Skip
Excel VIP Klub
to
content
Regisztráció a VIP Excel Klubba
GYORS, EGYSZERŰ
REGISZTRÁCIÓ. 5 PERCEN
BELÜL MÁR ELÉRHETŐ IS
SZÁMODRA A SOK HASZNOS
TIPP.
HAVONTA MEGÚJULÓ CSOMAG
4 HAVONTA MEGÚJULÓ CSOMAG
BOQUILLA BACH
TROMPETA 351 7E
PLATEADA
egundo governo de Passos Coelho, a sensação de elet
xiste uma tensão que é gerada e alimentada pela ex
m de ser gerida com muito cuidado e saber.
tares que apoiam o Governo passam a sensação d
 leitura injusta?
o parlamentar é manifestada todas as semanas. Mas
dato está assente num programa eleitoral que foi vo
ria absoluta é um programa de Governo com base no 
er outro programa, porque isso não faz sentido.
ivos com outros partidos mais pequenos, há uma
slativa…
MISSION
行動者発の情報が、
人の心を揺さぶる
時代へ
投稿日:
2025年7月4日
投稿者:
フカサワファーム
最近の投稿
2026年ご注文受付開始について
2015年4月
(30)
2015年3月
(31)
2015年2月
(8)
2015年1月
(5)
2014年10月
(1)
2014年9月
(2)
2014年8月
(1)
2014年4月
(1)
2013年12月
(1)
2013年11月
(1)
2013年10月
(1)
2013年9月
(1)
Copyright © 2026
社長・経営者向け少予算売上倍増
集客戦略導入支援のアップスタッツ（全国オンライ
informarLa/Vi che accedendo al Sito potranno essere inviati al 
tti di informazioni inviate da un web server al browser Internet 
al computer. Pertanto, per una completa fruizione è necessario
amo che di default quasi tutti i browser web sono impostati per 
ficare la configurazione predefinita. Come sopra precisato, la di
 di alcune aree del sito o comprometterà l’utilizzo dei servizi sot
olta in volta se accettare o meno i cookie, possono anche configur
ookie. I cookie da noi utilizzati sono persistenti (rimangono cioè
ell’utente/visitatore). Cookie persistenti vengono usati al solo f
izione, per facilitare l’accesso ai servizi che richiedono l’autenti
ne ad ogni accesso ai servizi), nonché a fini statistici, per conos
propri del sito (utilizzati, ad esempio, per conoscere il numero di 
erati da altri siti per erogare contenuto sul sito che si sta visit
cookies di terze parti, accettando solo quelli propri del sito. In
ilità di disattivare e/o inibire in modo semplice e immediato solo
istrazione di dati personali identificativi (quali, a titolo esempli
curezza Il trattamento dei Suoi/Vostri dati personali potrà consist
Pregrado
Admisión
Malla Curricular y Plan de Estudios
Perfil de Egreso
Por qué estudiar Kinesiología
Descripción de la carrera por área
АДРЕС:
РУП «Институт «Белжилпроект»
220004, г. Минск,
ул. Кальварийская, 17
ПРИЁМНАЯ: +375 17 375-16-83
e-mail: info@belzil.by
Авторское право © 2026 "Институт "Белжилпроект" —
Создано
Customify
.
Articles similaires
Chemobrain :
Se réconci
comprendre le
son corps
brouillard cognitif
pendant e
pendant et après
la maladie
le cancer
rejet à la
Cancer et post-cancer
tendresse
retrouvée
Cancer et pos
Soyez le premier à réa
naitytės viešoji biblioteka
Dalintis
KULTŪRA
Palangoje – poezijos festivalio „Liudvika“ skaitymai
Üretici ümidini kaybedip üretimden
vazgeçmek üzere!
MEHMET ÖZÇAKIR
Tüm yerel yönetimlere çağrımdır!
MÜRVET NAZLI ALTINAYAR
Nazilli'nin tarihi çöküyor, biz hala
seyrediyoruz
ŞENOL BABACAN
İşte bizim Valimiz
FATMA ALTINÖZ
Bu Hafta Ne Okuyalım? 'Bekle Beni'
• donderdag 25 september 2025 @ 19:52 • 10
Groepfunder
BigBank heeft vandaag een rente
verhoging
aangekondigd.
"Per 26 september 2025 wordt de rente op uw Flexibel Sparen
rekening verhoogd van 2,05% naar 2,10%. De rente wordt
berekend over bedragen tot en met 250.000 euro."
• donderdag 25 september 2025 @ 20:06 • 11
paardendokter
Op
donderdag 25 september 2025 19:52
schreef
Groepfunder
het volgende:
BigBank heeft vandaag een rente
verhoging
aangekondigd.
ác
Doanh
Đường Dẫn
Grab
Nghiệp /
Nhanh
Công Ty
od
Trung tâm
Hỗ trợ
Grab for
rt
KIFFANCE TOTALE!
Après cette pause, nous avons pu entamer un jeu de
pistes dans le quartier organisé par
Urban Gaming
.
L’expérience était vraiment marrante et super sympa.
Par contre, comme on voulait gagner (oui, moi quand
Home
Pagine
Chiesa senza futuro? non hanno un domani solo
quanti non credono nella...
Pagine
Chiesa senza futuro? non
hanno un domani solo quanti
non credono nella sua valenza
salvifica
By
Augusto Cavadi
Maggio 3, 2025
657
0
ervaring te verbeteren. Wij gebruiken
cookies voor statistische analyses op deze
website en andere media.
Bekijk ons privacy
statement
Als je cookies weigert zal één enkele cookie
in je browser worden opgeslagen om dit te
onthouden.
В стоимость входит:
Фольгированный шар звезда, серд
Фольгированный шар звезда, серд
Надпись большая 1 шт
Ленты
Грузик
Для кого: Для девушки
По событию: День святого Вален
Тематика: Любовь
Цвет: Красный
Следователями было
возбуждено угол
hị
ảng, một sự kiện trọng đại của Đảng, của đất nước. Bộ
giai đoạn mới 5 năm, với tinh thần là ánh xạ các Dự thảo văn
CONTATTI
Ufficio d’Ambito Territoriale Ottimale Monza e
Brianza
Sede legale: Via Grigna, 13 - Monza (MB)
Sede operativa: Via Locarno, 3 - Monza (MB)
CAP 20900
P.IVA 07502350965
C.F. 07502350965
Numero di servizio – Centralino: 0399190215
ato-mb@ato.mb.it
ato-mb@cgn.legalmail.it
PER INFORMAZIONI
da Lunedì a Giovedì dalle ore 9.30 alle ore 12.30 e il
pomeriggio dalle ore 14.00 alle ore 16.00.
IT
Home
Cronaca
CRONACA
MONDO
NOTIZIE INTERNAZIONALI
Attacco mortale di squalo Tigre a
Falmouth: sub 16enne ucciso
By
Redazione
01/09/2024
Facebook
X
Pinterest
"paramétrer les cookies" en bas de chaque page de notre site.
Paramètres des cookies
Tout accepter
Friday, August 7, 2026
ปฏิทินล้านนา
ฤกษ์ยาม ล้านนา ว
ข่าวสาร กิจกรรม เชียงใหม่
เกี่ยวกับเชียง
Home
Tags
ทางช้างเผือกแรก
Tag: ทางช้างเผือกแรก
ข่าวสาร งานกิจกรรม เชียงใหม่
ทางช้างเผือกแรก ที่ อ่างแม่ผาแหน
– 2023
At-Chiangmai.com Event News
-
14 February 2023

Job:
Go over the data and return every line that includes the word "อกแรก".

Solved exercise:
ทางช้างเผือกแรก
Tag: ทางช้างเผือกแรก
ทางช้างเผือกแรก ที่ อ่างแม่ผาแหน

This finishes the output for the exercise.